Apollon, des hauteurs d’Actium, regarde le combat et bande son arc : frappés de terreur, l’Égyptien, l’Indien, l’Arabe, le Sabéen, tous ont tourné le dos. On voit la reine elle-même, implorant les vents, fuir à toutes voiles, et déployer sur les eaux ses câbles abandonnés. Le dieu du feu l’avait représentée au milieu du carnage, déjà pâle de la mort qui l’attendait, (8, 710) et emportée par les flots et l’Iapyx. Voilà que le Nil aux vastes formes apparaissait devant elle, pleurant son malheur, ouvrant les larges plis de sa robe, et appelant les vaincus dans son sein azuré, et dans les retraites profondes de ses eaux. Mais César, trois fois triomphant, entrait porté sur son char dans les murs de Rome, et, payant aux dieux de l’Italie l’immortel tribut de ses vœux, consacrait dans la ville trois cents des plus vastes temples. Rome entière retentissait des cris de joie, du bruit des jeux, des applaudissements de la foule. Dans tous les temples ce ne sont qu’autels dressés, chœurs de dames romaines ; partout devant les autels des taureaux immolés jonchent la terre de leurs dépouilles sanglantes. (8, 720) Sur le seuil éblouissant de marbre et d’albâtre du temple d’Apollon, César, du haut de son trône recueille les présents des peuples, et en décore les superbes portiques du dieu. On voit s’avancer la longue file des nations vaincues, aussi diverses par leur langage que par leurs vêtements et leurs armes.
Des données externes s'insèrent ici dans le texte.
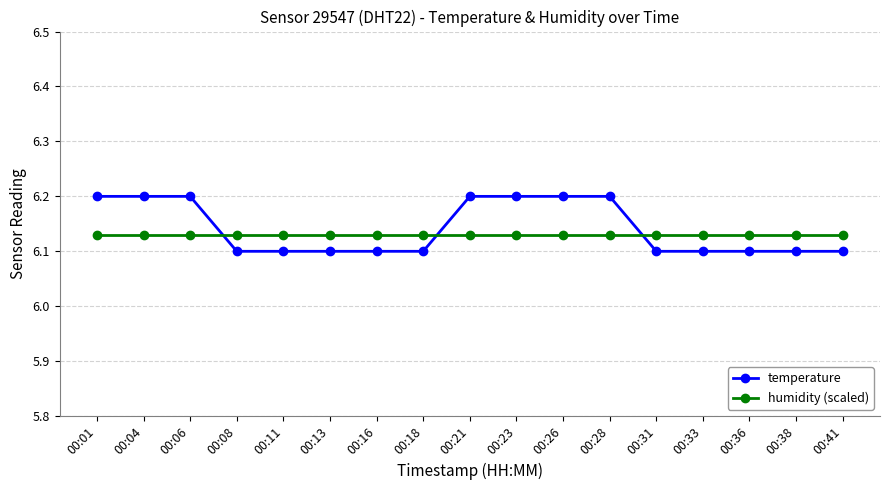

Count the temperature values in the range 6 to 7.

17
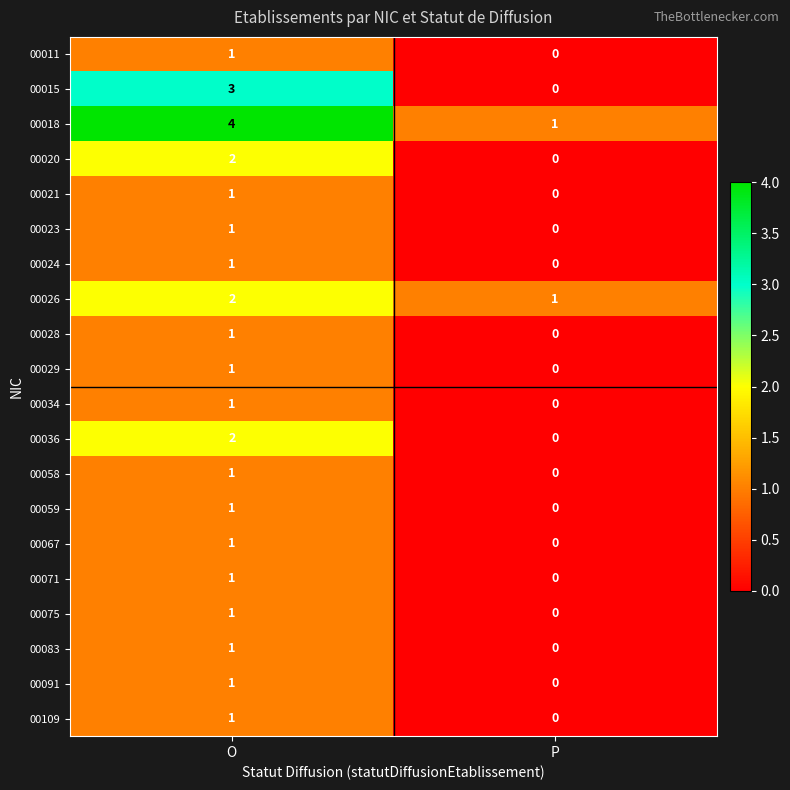

What is the spread (max minus min) of values at O?

3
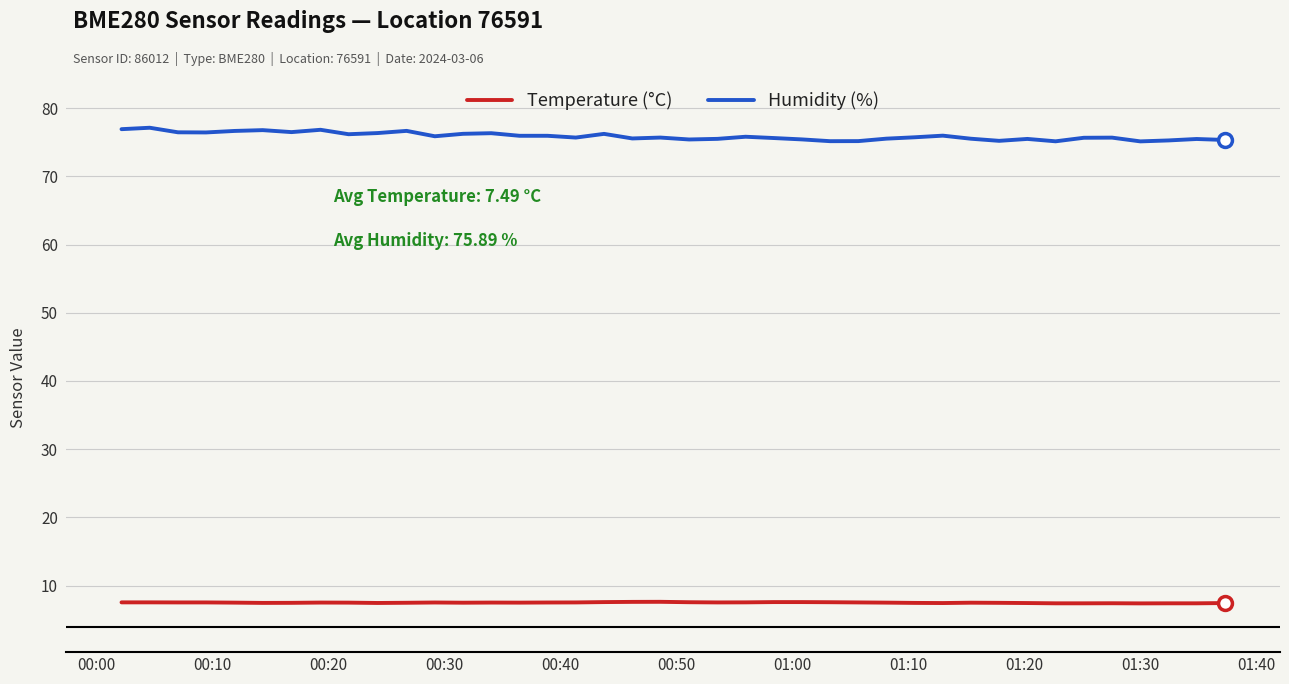

At how many categories does at least one series exceed 9?

40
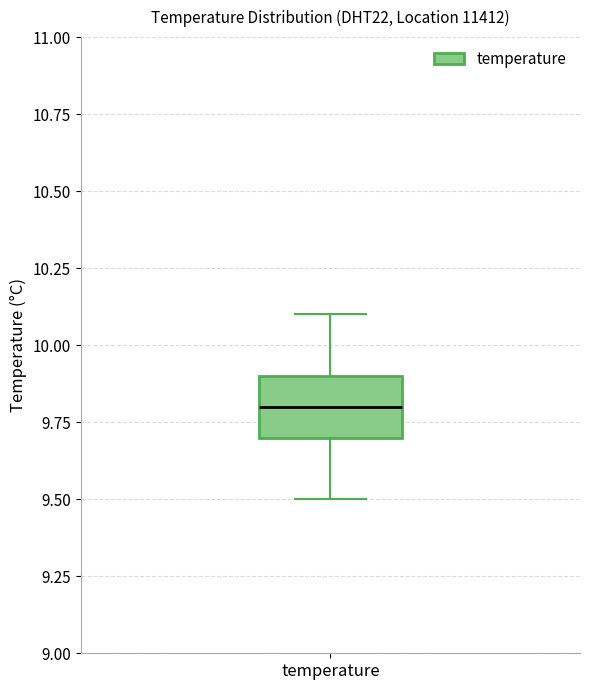

Read this box plot against the y-axis: the position of the median line, the range covered by the box, and the ends of both whiskers. The values are not printed on the chart, so give them approximately, as read against the axis.

median 9.8, box 9.7 to 9.9, whiskers 9.5 to 10.1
Ici Vulcain avait représenté les Nomades, et les Africains à la robe flottante ; là les Lélèges, les Cariens, et les Gélons qui portent l’arc. L’Euphrate soumis coulait plus mollement ; on voyait les Morins venus des extrémités de la terre, le Rhin à la double corne, les Dahes jusqu’alors indomptés, et l’Araxe indigné du pont qui l’enchaîne.

Telles étaient les merveilles empreintes sur ce bouclier, présent de Vulcain. (8, 730) Énée les admire, et, réjoui par cette prophétique image des grandes choses qu’il ignore, il charge ses épaules de la gloire et des destins de sa postérité.